## WORK TASK:
Every entry in the listing below has to be transcribed exactly.

—————

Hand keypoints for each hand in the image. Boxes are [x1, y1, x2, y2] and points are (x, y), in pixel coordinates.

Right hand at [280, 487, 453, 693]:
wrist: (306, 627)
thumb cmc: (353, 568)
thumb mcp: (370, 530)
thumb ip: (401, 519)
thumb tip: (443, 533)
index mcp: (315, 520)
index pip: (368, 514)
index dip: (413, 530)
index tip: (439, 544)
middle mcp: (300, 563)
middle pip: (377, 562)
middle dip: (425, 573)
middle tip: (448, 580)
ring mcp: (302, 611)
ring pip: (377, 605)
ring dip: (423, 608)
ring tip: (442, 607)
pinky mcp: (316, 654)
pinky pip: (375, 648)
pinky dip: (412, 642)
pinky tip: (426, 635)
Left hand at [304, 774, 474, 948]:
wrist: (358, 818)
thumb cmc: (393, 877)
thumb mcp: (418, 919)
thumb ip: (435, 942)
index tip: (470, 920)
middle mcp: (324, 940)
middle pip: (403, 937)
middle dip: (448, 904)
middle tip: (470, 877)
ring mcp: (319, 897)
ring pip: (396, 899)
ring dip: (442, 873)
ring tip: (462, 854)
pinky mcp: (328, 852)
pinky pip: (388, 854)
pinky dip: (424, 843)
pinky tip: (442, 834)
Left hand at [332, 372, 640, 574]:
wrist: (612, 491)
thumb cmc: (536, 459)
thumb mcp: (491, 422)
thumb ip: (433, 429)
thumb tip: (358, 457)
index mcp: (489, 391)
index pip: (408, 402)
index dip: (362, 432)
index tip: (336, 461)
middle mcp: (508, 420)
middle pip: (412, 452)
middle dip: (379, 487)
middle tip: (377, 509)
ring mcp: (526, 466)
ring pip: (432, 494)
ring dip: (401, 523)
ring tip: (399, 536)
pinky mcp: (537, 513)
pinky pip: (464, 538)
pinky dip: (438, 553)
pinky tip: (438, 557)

—————

## ANSWER BOX:
Hand keypoints for each hand in the image. Boxes are [x1, y1, x2, y2] and points are (x, y), in pixel coordinates.

Right hand at [280, 487, 453, 693]:
wrist: (306, 627)
thumb cmc: (353, 568)
thumb mcp: (370, 530)
thumb ip: (401, 519)
thumb tip: (443, 533)
index mcp: (315, 520)
index pip: (368, 514)
index dip: (413, 530)
index tip: (439, 544)
middle mcp: (300, 563)
middle pip: (377, 562)
middle dip: (425, 573)
middle tip: (448, 580)
ring mcp: (302, 611)
ring pip: (377, 605)
ring dip: (423, 608)
ring tip: (442, 607)
pinky mcp: (316, 654)
pinky pip: (375, 648)
pinky dip: (412, 642)
pinky tip: (426, 635)
Left hand at [304, 774, 474, 948]:
wrist: (358, 818)
thumb cmc: (393, 877)
thumb mcp: (418, 919)
thumb ip: (435, 942)
index tip: (470, 920)
middle mcp: (324, 940)
middle pip: (403, 937)
middle dip: (448, 904)
middle tip: (470, 877)
ring mcp: (319, 897)
ring pip: (396, 899)
ring dip: (442, 873)
ring tip: (462, 854)
pinky mcp: (328, 852)
pinky pip: (388, 854)
pinky dip: (424, 843)
pinky tip: (442, 834)
Left hand at [332, 372, 640, 574]:
wrist: (612, 491)
thumb cmc: (536, 459)
thumb mcp: (491, 422)
thumb ip: (433, 429)
thumb tip: (358, 457)
index mcp: (489, 391)
index pip: (408, 402)
index dip: (362, 432)
index tip: (336, 461)
middle mcp: (508, 420)
middle pip: (412, 452)
middle dip: (379, 487)
middle tip: (377, 509)
ring mcp: (526, 466)
ring pip: (432, 494)
ring dip: (401, 523)
ring tip: (399, 536)
pinky mcp: (537, 513)
pinky pip: (464, 538)
pinky dip: (438, 553)
pinky tip: (438, 557)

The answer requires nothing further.